Thursday 26 May 2011

ECONOMIC REFORM IN NORTH KOREA?

Reuters DEF

CHINA SEEN NUDGING NORTH KOREA'S KIM ON ECONOMIC REFORM

Chris Buckley

Reuters, May 26, 2011

BEIJING (Reuters) - North Korea's secretive leader Kim Jong-il finished his latest visit to the Chinese capital on Thursday, embarking on the next and possibly last leg of a train journey that Beijing has used as a rolling tutorial in the virtues of economic reform.

Kim's armored train rolled out of Beijing in the afternoon, accompanied by the heavy security that has been his calling card in a visit through northeast China to the prosperous eastern province of Jiangsu and then to Beijing, most probably for a summit with Chinese leaders.

It was Kim's third trip to Asia's biggest economy in just over a year, and the journey featured stopovers that may offer lessons for his own tattered and top-down controlled economy.

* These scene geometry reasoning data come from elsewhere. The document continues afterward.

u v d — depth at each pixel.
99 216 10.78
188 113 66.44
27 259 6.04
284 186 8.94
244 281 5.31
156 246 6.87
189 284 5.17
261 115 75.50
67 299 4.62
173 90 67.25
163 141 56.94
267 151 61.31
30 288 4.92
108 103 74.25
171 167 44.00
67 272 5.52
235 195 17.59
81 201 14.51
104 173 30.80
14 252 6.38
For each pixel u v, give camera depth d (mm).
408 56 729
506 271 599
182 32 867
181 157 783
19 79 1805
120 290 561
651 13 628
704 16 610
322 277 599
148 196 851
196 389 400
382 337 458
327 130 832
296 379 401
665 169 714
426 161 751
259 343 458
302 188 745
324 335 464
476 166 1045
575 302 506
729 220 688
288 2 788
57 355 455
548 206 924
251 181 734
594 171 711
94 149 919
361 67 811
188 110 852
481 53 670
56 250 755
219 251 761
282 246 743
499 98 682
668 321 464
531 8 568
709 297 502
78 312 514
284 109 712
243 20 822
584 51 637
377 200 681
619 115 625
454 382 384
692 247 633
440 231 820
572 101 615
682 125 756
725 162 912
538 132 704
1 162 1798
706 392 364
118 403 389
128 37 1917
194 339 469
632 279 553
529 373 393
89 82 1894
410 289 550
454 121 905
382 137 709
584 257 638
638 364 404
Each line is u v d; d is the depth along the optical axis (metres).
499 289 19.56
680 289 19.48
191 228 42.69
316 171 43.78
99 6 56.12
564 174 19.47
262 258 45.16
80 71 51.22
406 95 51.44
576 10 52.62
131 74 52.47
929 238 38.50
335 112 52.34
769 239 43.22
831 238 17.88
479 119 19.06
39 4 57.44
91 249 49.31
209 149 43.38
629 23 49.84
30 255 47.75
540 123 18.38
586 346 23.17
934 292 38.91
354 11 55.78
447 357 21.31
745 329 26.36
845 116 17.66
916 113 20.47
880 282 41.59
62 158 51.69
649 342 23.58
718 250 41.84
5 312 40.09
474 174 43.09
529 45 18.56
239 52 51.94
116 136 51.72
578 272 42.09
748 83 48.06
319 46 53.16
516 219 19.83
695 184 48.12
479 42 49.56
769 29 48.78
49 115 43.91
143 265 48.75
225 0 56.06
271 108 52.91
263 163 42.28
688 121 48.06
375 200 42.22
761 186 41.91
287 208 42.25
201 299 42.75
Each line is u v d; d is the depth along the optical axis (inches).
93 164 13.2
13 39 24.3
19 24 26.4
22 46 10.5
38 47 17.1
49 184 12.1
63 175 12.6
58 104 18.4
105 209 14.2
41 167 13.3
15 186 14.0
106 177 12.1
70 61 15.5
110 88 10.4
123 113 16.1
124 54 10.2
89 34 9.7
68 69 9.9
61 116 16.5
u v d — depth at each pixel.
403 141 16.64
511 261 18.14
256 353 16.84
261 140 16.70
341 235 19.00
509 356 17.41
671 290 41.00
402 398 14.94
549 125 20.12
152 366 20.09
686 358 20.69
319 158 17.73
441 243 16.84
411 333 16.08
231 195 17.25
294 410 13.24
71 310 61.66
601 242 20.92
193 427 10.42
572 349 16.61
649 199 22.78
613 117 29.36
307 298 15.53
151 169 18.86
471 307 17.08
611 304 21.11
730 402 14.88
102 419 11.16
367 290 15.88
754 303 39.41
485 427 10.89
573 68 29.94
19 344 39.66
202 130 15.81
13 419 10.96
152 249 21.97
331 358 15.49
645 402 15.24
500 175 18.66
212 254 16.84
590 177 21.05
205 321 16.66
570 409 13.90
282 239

Kim may take home some new ideas for his drive to make North Korea richer, but experts are not expecting a surge of reform. His many past visits to China have not brought that.

But Kim's visit to China in August left the "impression that the Chinese were trying to push harder on the North Koreans to move in the direction of undertaking certain kinds of economic reforms," said Scott Snyder, an Washington D.C.-based expert on North Korea at the Asia Foundation.

"The Chinese had led the horse to the water many times, and now they were going to make the horse drink," said Snyder.

Beijing has used Kim's visits to urge him to return to negotiations aimed at ending his nuclear weapons program. North Korea alarmed the region with atomic test blasts in 2006 and 2009 that drew U.N. sanctions backed by China.

In the past, Kim has rarely travelled abroad and then only in his personal train. He is believed to be scared of flying.